#### Passage provided:

      • Shiz
        April 24, 2014
        Reply

        There are situations when reason works better than intuition and vice versa. Jonah Lehrer goes into the neuroscience and the behavioral science studies in his book “How We Decide”. Highly recommended in spite of some of Mr. Lehrer’s bad decisions.

        • Shiz
          April 24, 2014
          Reply

          I guess I should have read further down the comments to see that you already covered this. Awesome blog!

      • Mike M. from AZ
        April 28, 2014
        Reply

        As a private pilot, I have personally experienced the importance of trusting the instruments. Our inner ear detects abrupt changes in pitch, yaw, and roll; but not small, gradual ones. Couple that at night when flying over water and even visually you cannot tell the ground from the sky. This is called spacial disorientation. It was also the attributing factor in JFR Jr. plane crash.

  3. April 22, 2014
    Reply

    Very well said. There is no longer anything that I know to be absolutely true, but I have beliefs I’m confident in to different degrees. I’m fascinated by Epistemology, or the study of how we “know” things, and I agree with Socrates when he said, “The only true wisdom is in knowing you know nothing.” (despite the inherent and humorous contradiction in that statement.)

    • Mike M. from AZ
      April 28, 2014
      Reply

      “I think it’s much more interesting to live not knowing than to have answers which might be wrong. I have approximate answers and possible beliefs and different degrees of uncertainty about different things, but I am not absolutely sure of anything and there are many things I don’t know anything about, such as whether it means anything to ask why we’re here. I don’t have to know an answer. I don’t feel frightened not knowing things, by being lost in a mysterious universe without any purpose, which is the way it really is as far as I can tell.”

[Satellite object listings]
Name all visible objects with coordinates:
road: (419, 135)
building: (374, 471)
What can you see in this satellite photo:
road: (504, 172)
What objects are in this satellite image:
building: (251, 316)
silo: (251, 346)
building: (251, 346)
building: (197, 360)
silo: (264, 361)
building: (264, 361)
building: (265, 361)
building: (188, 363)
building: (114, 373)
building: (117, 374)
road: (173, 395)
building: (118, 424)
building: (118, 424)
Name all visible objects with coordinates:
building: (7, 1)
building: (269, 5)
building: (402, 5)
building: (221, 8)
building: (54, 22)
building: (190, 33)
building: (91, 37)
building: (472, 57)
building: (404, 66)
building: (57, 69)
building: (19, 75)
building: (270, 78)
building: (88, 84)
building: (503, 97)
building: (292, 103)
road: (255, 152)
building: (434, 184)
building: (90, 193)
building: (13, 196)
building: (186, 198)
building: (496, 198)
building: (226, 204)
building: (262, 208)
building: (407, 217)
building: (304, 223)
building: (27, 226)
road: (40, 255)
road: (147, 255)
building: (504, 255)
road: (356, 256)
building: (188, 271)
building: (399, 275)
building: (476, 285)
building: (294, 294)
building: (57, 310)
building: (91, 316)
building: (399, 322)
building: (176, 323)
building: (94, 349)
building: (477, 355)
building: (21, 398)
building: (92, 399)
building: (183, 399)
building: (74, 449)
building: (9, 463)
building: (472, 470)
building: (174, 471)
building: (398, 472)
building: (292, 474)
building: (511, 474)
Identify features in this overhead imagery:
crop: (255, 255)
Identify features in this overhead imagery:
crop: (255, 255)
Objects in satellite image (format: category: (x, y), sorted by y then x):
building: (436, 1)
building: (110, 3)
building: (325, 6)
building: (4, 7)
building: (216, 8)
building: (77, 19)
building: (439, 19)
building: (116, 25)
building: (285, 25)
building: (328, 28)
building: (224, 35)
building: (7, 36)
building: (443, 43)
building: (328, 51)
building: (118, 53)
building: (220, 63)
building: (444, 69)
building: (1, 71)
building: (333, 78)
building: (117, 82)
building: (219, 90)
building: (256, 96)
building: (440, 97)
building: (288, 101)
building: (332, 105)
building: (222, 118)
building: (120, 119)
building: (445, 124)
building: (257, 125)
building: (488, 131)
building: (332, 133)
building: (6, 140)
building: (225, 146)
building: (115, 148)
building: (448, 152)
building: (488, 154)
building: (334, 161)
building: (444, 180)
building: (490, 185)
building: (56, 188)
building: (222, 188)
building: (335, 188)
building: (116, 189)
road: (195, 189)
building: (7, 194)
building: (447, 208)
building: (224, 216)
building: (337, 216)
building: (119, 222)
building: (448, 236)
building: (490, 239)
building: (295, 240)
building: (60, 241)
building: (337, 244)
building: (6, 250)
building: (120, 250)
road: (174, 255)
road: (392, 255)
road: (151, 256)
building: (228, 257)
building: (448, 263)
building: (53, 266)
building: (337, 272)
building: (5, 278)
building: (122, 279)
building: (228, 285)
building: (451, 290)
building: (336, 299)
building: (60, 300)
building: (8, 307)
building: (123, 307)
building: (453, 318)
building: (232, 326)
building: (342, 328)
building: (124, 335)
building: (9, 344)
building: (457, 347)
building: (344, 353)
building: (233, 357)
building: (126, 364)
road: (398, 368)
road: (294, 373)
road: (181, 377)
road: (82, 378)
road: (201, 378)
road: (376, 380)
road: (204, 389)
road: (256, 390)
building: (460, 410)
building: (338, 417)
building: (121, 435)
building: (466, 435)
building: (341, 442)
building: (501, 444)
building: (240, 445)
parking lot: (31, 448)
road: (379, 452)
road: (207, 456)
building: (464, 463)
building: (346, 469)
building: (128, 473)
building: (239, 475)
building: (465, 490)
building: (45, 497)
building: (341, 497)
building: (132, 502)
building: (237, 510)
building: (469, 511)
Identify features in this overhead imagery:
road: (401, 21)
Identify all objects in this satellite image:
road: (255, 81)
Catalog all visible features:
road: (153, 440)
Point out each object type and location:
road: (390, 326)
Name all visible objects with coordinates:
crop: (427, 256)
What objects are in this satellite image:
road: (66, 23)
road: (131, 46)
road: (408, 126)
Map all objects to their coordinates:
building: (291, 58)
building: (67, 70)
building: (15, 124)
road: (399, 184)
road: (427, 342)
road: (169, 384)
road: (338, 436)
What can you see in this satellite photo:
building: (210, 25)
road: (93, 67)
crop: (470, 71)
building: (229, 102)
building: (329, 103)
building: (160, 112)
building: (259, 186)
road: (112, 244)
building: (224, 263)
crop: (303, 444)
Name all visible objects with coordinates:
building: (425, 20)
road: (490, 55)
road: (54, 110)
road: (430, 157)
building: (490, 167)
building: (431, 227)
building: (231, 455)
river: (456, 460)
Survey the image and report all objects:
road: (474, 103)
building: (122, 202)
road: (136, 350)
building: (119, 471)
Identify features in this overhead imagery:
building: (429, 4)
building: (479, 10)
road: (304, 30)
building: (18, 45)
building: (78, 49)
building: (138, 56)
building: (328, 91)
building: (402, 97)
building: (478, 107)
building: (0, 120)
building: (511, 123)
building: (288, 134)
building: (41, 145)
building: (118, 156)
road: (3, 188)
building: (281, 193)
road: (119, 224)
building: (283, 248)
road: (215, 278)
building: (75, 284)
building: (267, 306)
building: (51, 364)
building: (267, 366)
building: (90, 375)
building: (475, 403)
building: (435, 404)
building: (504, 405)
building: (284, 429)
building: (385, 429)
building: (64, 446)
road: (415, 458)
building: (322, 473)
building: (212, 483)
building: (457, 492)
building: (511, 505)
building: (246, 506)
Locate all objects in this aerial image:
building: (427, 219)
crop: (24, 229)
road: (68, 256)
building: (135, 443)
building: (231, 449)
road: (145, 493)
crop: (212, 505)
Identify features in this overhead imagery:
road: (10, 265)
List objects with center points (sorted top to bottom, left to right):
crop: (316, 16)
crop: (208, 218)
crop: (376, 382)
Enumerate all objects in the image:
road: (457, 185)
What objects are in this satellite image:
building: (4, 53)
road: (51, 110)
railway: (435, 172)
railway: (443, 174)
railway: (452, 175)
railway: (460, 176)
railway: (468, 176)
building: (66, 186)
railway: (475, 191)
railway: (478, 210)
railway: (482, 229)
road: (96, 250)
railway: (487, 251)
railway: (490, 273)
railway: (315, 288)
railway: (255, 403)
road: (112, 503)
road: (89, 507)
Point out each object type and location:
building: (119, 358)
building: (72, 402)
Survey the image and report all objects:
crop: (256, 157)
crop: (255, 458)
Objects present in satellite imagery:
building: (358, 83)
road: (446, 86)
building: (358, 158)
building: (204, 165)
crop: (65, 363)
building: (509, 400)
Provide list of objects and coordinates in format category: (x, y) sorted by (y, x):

#### Exercise goal:
Reproduce the entire blog comment thread word for word.

#### Task solution:

      • Shiz
        April 24, 2014
        Reply

        There are situations when reason works better than intuition and vice versa. Jonah Lehrer goes into the neuroscience and the behavioral science studies in his book “How We Decide”. Highly recommended in spite of some of Mr. Lehrer’s bad decisions.

        • Shiz
          April 24, 2014
          Reply

          I guess I should have read further down the comments to see that you already covered this. Awesome blog!

      • Mike M. from AZ
        April 28, 2014
        Reply

        As a private pilot, I have personally experienced the importance of trusting the instruments. Our inner ear detects abrupt changes in pitch, yaw, and roll; but not small, gradual ones. Couple that at night when flying over water and even visually you cannot tell the ground from the sky. This is called spacial disorientation. It was also the attributing factor in JFR Jr. plane crash.

  3. April 22, 2014
    Reply

    Very well said. There is no longer anything that I know to be absolutely true, but I have beliefs I’m confident in to different degrees. I’m fascinated by Epistemology, or the study of how we “know” things, and I agree with Socrates when he said, “The only true wisdom is in knowing you know nothing.” (despite the inherent and humorous contradiction in that statement.)

    • Mike M. from AZ
      April 28, 2014
      Reply

      “I think it’s much more interesting to live not knowing than to have answers which might be wrong. I have approximate answers and possible beliefs and different degrees of uncertainty about different things, but I am not absolutely sure of anything and there are many things I don’t know anything about, such as whether it means anything to ask why we’re here. I don’t have to know an answer. I don’t feel frightened not knowing things, by being lost in a mysterious universe without any purpose, which is the way it really is as far as I can tell.”